** Opening Source records block **

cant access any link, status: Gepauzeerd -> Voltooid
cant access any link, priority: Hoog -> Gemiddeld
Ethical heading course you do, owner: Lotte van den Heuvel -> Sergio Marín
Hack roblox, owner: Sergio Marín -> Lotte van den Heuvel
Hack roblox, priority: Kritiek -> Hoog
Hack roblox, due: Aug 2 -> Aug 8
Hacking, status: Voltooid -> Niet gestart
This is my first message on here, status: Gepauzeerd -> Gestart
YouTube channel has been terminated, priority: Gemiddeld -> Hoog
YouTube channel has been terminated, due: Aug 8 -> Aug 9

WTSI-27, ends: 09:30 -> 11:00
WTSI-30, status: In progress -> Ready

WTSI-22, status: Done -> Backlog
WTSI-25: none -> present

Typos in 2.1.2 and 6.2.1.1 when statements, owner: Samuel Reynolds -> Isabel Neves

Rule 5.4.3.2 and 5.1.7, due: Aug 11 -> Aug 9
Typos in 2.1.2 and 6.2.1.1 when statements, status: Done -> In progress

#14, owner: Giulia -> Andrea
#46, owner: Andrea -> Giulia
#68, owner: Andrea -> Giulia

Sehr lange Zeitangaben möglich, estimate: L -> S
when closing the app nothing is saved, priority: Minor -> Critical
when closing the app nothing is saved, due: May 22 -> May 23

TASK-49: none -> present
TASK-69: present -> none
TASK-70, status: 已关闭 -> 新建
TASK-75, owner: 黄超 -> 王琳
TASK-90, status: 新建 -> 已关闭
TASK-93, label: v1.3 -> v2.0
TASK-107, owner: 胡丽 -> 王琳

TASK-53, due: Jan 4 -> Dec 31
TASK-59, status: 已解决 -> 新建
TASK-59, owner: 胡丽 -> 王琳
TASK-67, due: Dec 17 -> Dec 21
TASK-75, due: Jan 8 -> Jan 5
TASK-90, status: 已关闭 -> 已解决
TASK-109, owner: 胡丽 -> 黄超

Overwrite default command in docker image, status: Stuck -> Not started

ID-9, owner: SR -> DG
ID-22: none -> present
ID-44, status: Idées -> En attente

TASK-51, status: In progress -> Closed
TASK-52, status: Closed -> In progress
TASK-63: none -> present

** Closing Source records block **

» To-do item
Repeat every line of the records above exactly.

» Solution to this exercise
cant access any link, status: Gepauzeerd -> Voltooid
cant access any link, priority: Hoog -> Gemiddeld
Ethical heading course you do, owner: Lotte van den Heuvel -> Sergio Marín
Hack roblox, owner: Sergio Marín -> Lotte van den Heuvel
Hack roblox, priority: Kritiek -> Hoog
Hack roblox, due: Aug 2 -> Aug 8
Hacking, status: Voltooid -> Niet gestart
This is my first message on here, status: Gepauzeerd -> Gestart
YouTube channel has been terminated, priority: Gemiddeld -> Hoog
YouTube channel has been terminated, due: Aug 8 -> Aug 9

WTSI-27, ends: 09:30 -> 11:00
WTSI-30, status: In progress -> Ready

WTSI-22, status: Done -> Backlog
WTSI-25: none -> present

Typos in 2.1.2 and 6.2.1.1 when statements, owner: Samuel Reynolds -> Isabel Neves

Rule 5.4.3.2 and 5.1.7, due: Aug 11 -> Aug 9
Typos in 2.1.2 and 6.2.1.1 when statements, status: Done -> In progress

#14, owner: Giulia -> Andrea
#46, owner: Andrea -> Giulia
#68, owner: Andrea -> Giulia

Sehr lange Zeitangaben möglich, estimate: L -> S
when closing the app nothing is saved, priority: Minor -> Critical
when closing the app nothing is saved, due: May 22 -> May 23

TASK-49: none -> present
TASK-69: present -> none
TASK-70, status: 已关闭 -> 新建
TASK-75, owner: 黄超 -> 王琳
TASK-90, status: 新建 -> 已关闭
TASK-93, label: v1.3 -> v2.0
TASK-107, owner: 胡丽 -> 王琳

TASK-53, due: Jan 4 -> Dec 31
TASK-59, status: 已解决 -> 新建
TASK-59, owner: 胡丽 -> 王琳
TASK-67, due: Dec 17 -> Dec 21
TASK-75, due: Jan 8 -> Jan 5
TASK-90, status: 已关闭 -> 已解决
TASK-109, owner: 胡丽 -> 黄超

Overwrite default command in docker image, status: Stuck -> Not started

ID-9, owner: SR -> DG
ID-22: none -> present
ID-44, status: Idées -> En attente

TASK-51, status: In progress -> Closed
TASK-52, status: Closed -> In progress
TASK-63: none -> present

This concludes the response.